Onderwerp: Bezoek-historie

RSJ R-20/6146/GA, 5 februari 2021, beroep
Uitspraakdatum:05-02-2021

Dit onderwerp bevat de volgende rubrieken.

Nummer          R-20/6146/GA                

Betreft [Klager]

Datum 5 februari 2021

Uitspraak van de beroepscommissie van de RSJ op het beroep van [Klager] (hierna: klager)

1. De procedure

Klager heeft – voor zover in beroep aan de orde – beklag ingesteld tegen:

a.         een disciplinaire straf van vijf dagen opsluiting in een andere verblijfsruimte dan een strafcel, zonder televisie, vanwege de verklaring van klager dat hij tijdens zijn verlof alcohol heeft genuttigd, ingaande op 6 augustus 2019 (OH-2019-288);

b.         een disciplinaire straf van vijf dagen opsluiting in een andere verblijfsruimte dan een strafcel, zonder televisie, vanwege het positief scoren op cocaïne, ingaande op 15 augustus 2019 (OH-2019-289).

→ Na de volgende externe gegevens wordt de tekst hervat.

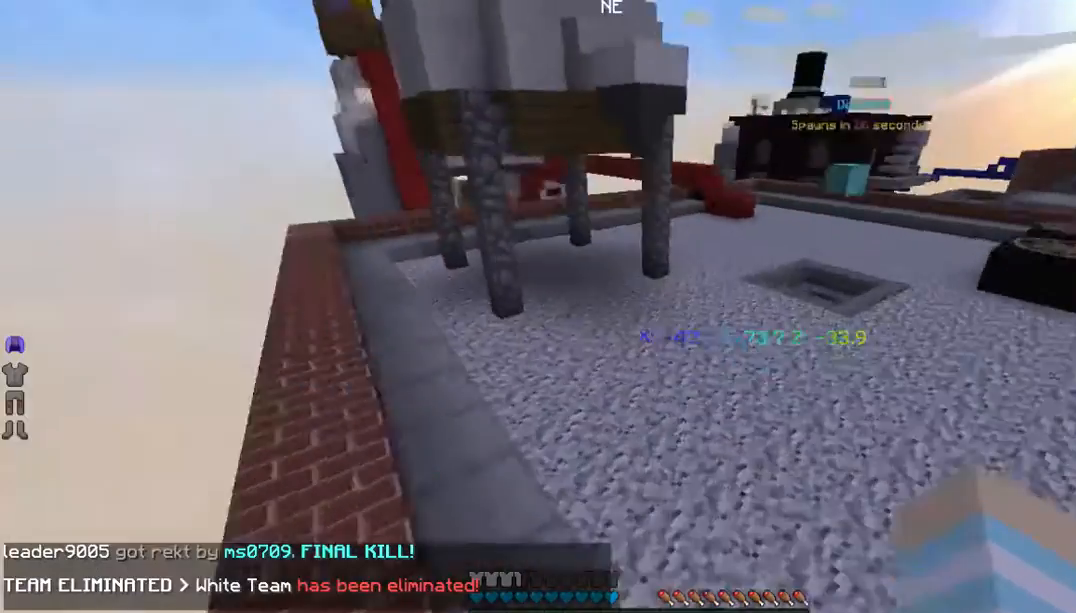
{"keys": ["w"], "mouse": [], "events": []}
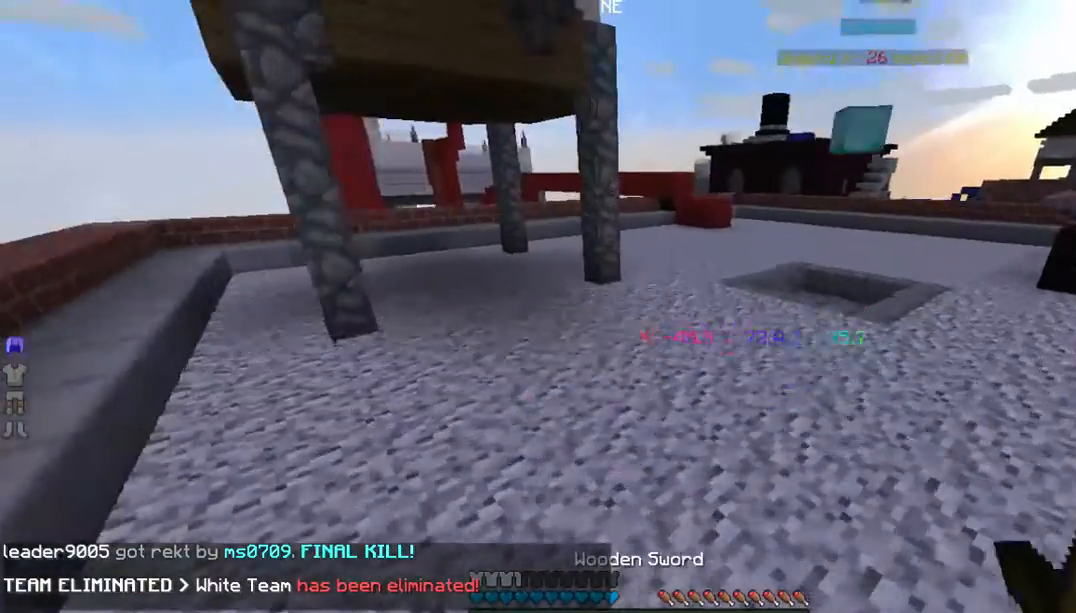
{"keys": ["w"], "mouse": ["left"], "events": [[234, "mouse_left", "down"]]}
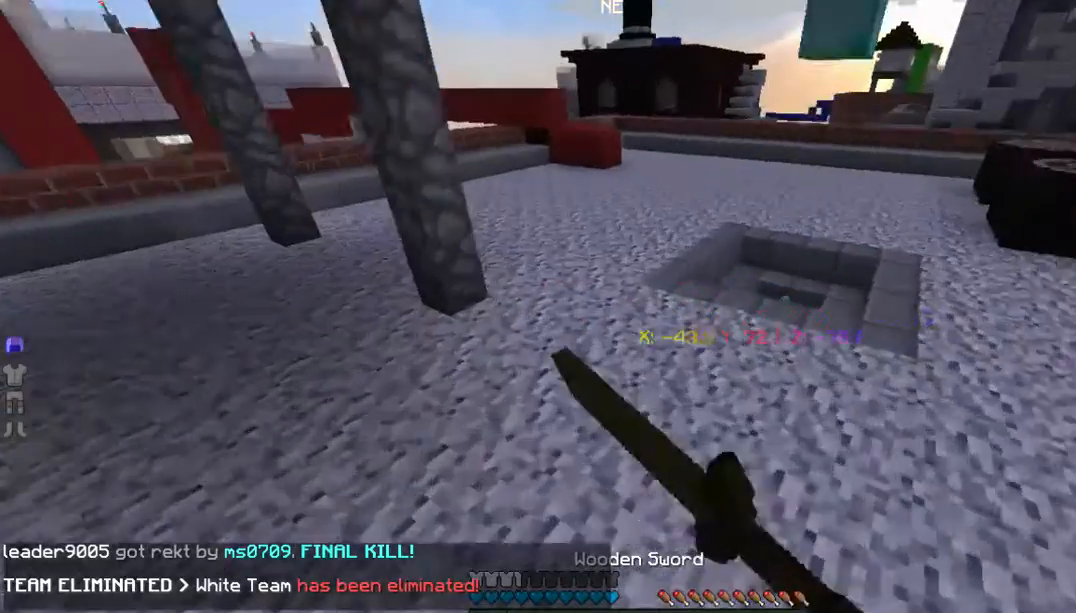
{"keys": ["d", "w"], "mouse": ["left"], "events": [[134, "mouse_left", "up"], [267, "mouse_left", "down"], [501, "d", "down"]]}
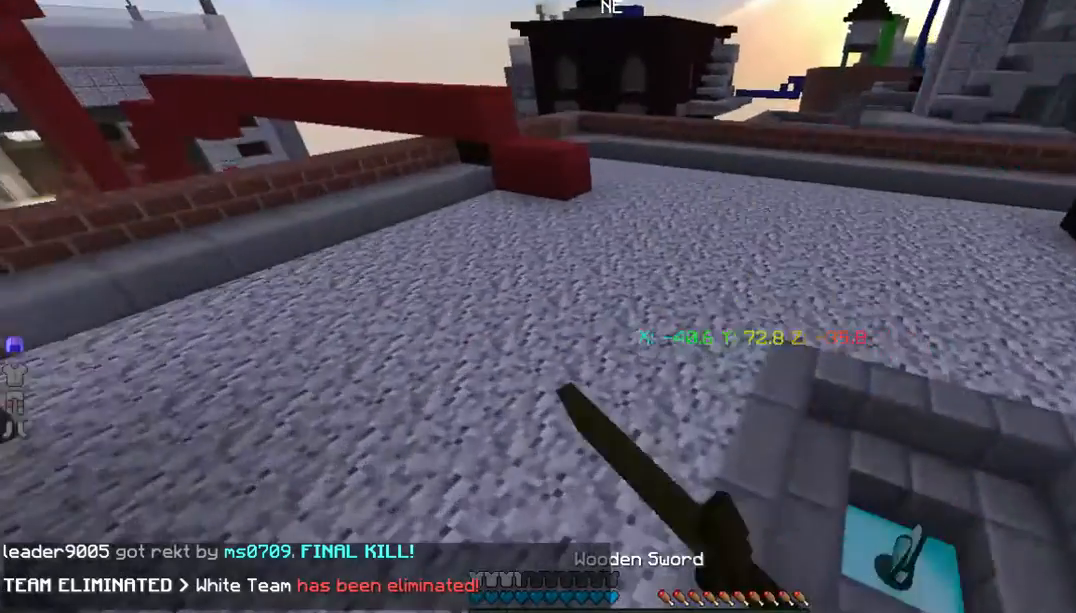
{"keys": ["d", "w"], "mouse": ["left"], "events": [[134, "mouse_left", "up"], [335, "d", "up"], [335, "mouse_left", "down"], [435, "d", "down"]]}
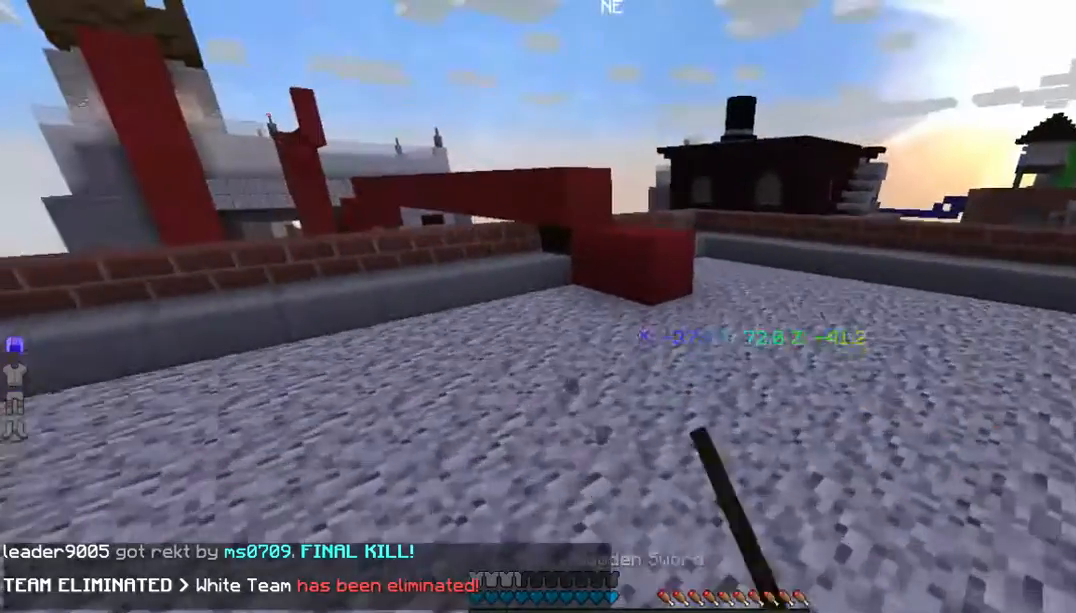
{"keys": ["d", "w"], "mouse": [], "events": [[201, "d", "up"], [301, "d", "down"], [401, "mouse_left", "up"]]}
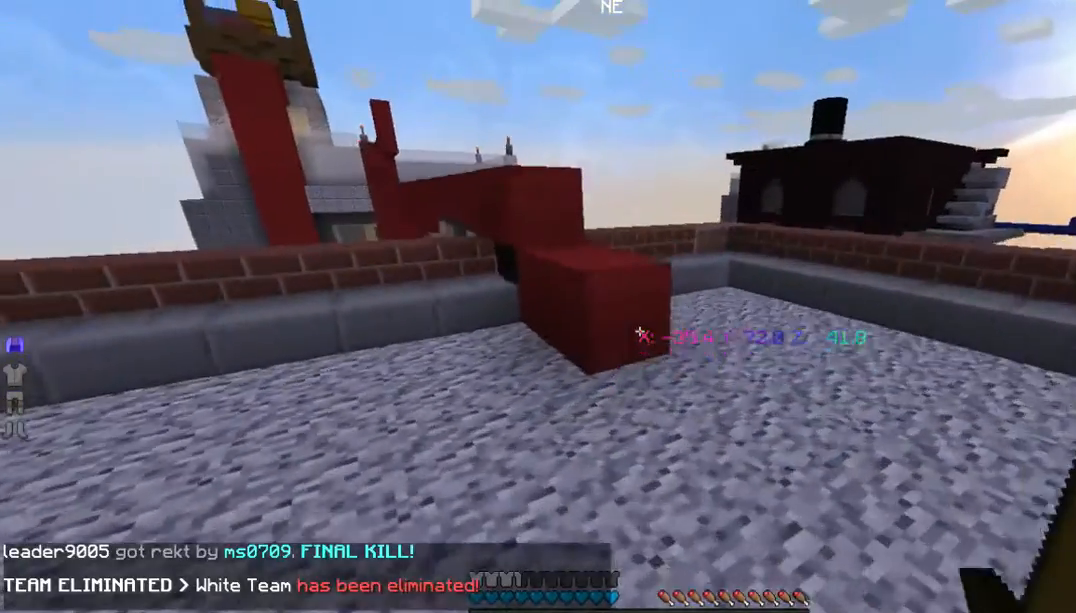
{"keys": ["w"], "mouse": [], "events": [[100, "mouse_left", "down"], [267, "d", "up"], [267, "mouse_left", "up"]]}
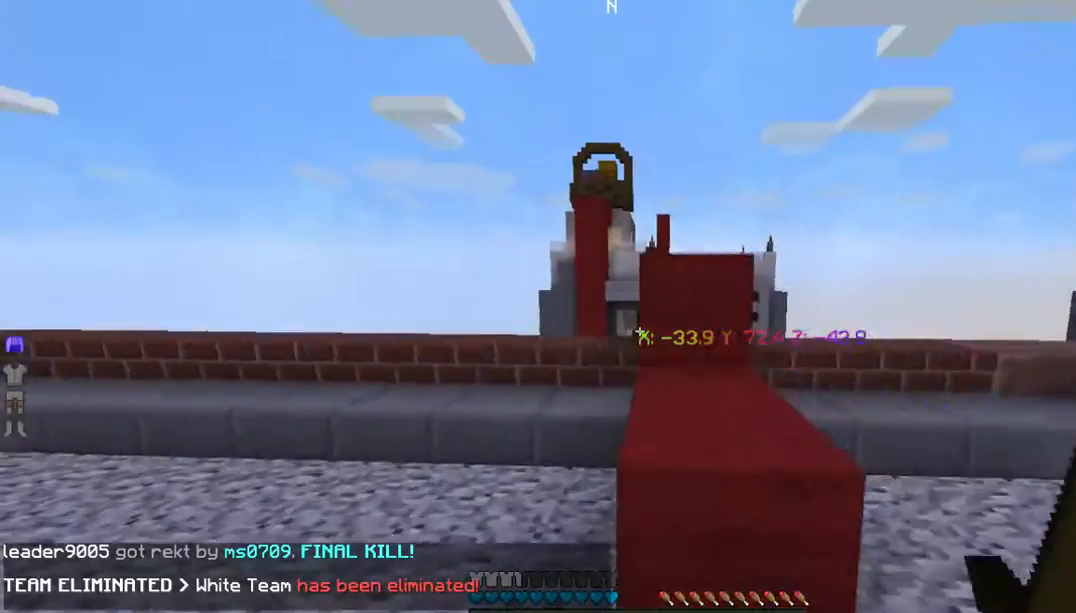
{"keys": ["w"], "mouse": [], "events": []}
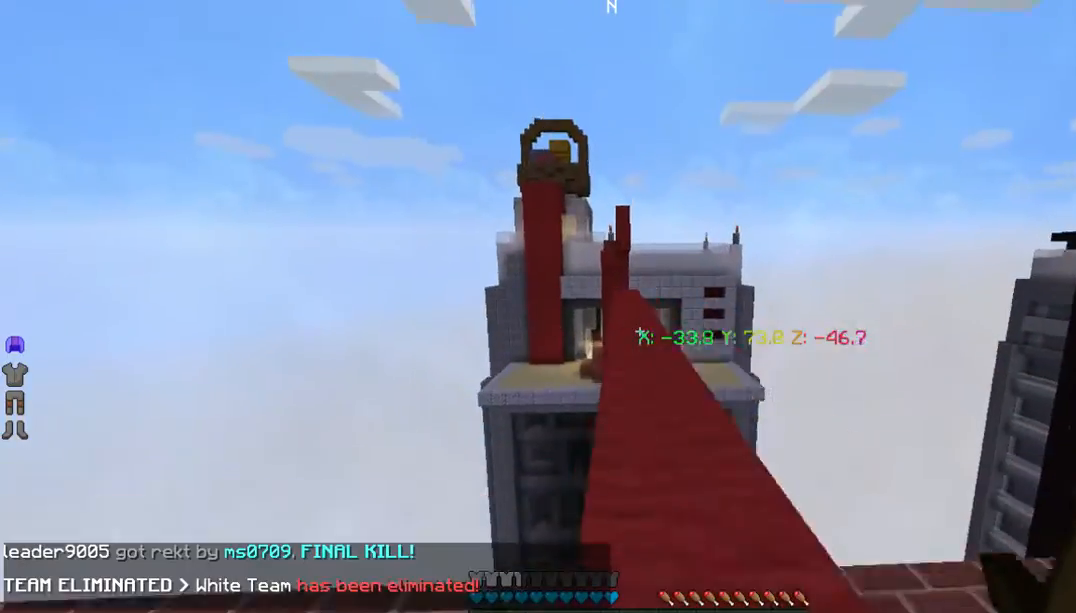
{"keys": ["w"], "mouse": [], "events": []}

De beklagcommissie bij de Penitentiaire Inrichting (PI) Achterhoek te Zutphen heeft op

11 februari 2020 de klachten ongegrond verklaard. De uitspraken van de beklagcommissie zijn bijgevoegd.

Klagers raadsman, mr. S.F.J. Smeets, heeft namens klager beroep ingesteld tegen deze uitspraken.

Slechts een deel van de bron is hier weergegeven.